August 7th, 2018 by Lyle Smith
Intel SSD 660p Series Review
Released today, the Intel SSD 660p Series is the company's first client SSD to ship with 64-layer QLC (quad-level cell) 3D NAND. What this means to the end user is a less expensive SSD that has a reasonable performance profile. As will be true for most QLC SSD launches, the conversation is going to be about finally having an SSD that can replace HDDs both in terms of price and capacity. The 660p for its part is positioned as an NVMe SSD in a single-sided m.2 form factor that will accelerate the demise of HDDs and value-based SATA SSDs in client computing. The 660p is part of the larger Intel portfolio play that include faster drives based on TLC and Optane that hit mainstream and performance use cases.

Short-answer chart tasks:
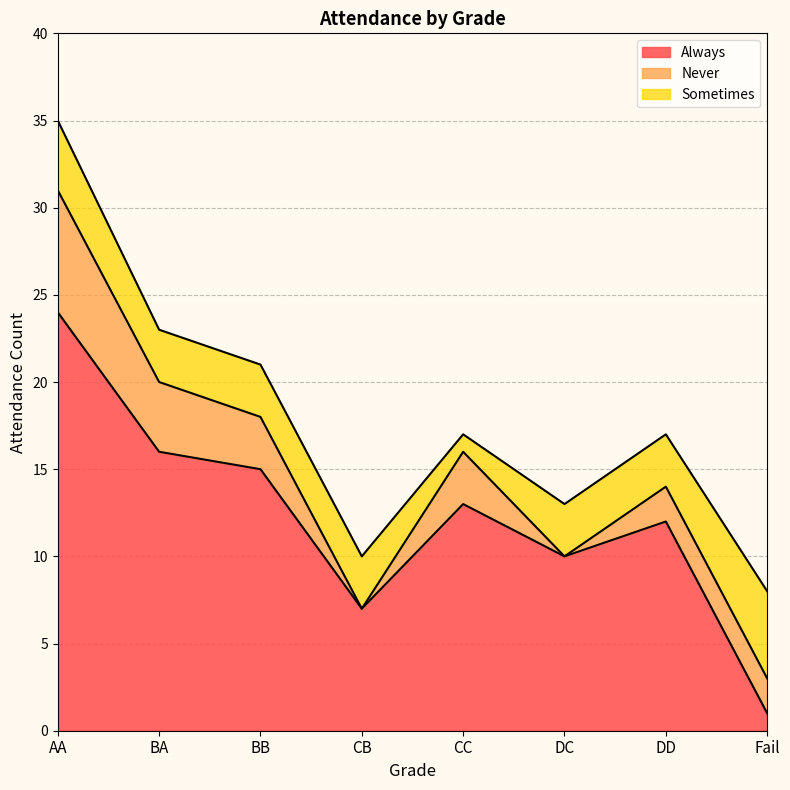

Count the Never values in the range 2 to 4.

5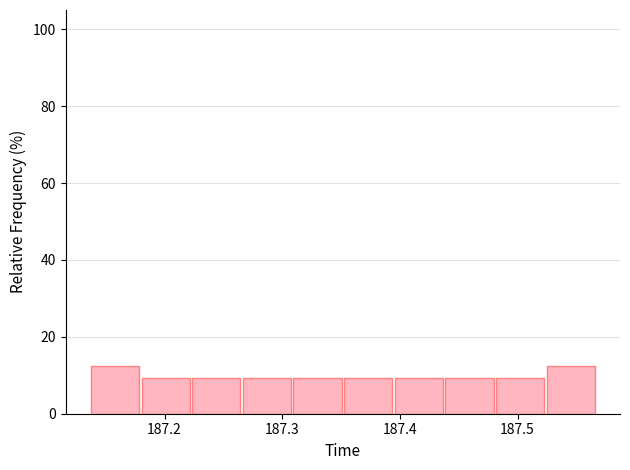

Reading left to right, list every bar in this chart as the range it spans on the x-axis followed by its height. Neither the bar edges nor the heights are printed on the chart, so give them approximately, as read against the axes.

187.14 to 187.18: 12
187.18 to 187.22: 10
187.22 to 187.27: 10
187.27 to 187.31: 10
187.31 to 187.35: 10
187.35 to 187.40: 10
187.40 to 187.44: 10
187.44 to 187.48: 10
187.48 to 187.52: 10
187.52 to 187.57: 12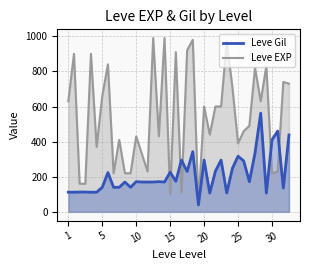

What is the greatest value displayed?

990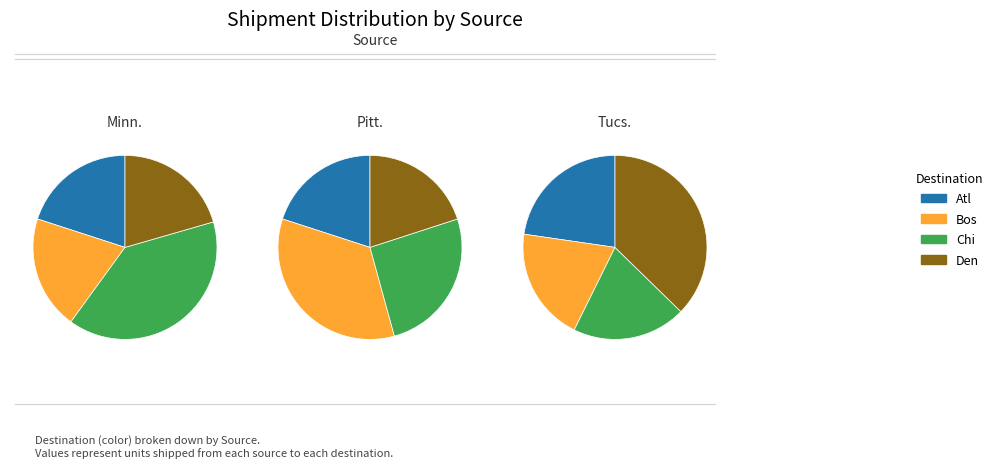

Which has a higher value, Atl or Den?

Den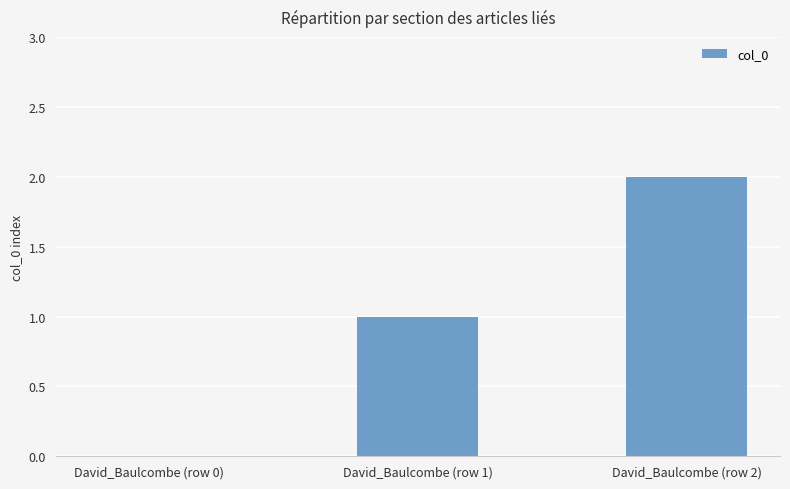

Between David_Baulcombe (row 2) and David_Baulcombe (row 0), which is larger?

David_Baulcombe (row 2)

Exercise requirements:
Set down, word for word, the part of the SSD review between "August 7th, 2018" and "performance use cases.", inclusive. This material is separate from the SSD review and has no connection to it.

Solution for this problem:
August 7th, 2018 by Lyle Smith
Intel SSD 660p Series Review
Released today, the Intel SSD 660p Series is the company's first client SSD to ship with 64-layer QLC (quad-level cell) 3D NAND. What this means to the end user is a less expensive SSD that has a reasonable performance profile. As will be true for most QLC SSD launches, the conversation is going to be about finally having an SSD that can replace HDDs both in terms of price and capacity. The 660p for its part is positioned as an NVMe SSD in a single-sided m.2 form factor that will accelerate the demise of HDDs and value-based SATA SSDs in client computing. The 660p is part of the larger Intel portfolio play that include faster drives based on TLC and Optane that hit mainstream and performance use cases.